Hi all -- Permit me to report here some results of a morning get-together with the head engineer at Capital, Joey Kitabayashi, and a service tech (whose name I'm blanking on).

It seems my simmer can definitely be turned lower. Not necessarily at the fine-tuning screw level behind the knobs, but upstream, at the black funnel-shaped air intake valve located underneath the drip pans. A clue to this is that the blue flames coming out of the ports on my burners were "lifting" - they didn't erupt from the burner at the metal, but there was a air gap between ignited flame and metal burner. This was made to go away by adjusting the air mix and *then* the flame was adjustable downward with the little screwdriver.

And guess what: Mr Joey gave me an adorable little long-shank 3/32" slotted screwdriver branded with the Capital logo that fits. How cool is that? ;) (Sorry, I know this is trivial, but I just love that little thing. It's snuggled in a drawer next to my range. It works, it's easy to adjust the flame (they watched me do it), and ... I dont have to trudge out to a sixth hardware store looking for this thing ... except that I do have to go back to the third to return the driver I bought that doesn't work. :( )

Now, Mr Joey and I chatted for many long hours, principally about customer relations. He's working on getting that adorable to screwdriver to anyone who wants it. Mind you, I'm not Capital and I'm not promising, but it's my understanding that they're definitely sitting up straight and about to launch into Remedial Customer Relations 101.

In their defense, among many other interesting things I learned today, is that Capital has received very, very few calls complaining about the simmer. There have been a lot of complaints on here about it. But they aren't getting translated to the folks who need to know and can do something about it.

→ STORED ROWS:
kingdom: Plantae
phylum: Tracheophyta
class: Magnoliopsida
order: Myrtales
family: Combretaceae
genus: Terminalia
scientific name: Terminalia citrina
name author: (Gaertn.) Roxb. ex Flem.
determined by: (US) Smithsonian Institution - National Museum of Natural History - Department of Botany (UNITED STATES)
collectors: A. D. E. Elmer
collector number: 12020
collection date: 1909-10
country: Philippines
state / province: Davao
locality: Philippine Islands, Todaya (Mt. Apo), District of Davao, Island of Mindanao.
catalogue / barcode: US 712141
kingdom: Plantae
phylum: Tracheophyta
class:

→ AIM OF THE EXERCISE: Please print, word for word, the part of the post about adjusting the range's simmer that opens with the words containing "Hi all -- Permit" and closes with "I'm blanking on).".

→ IN RESPONSE:
Hi all -- Permit me to report here some results of a morning get-together with the head engineer at Capital, Joey Kitabayashi, and a service tech (whose name I'm blanking on).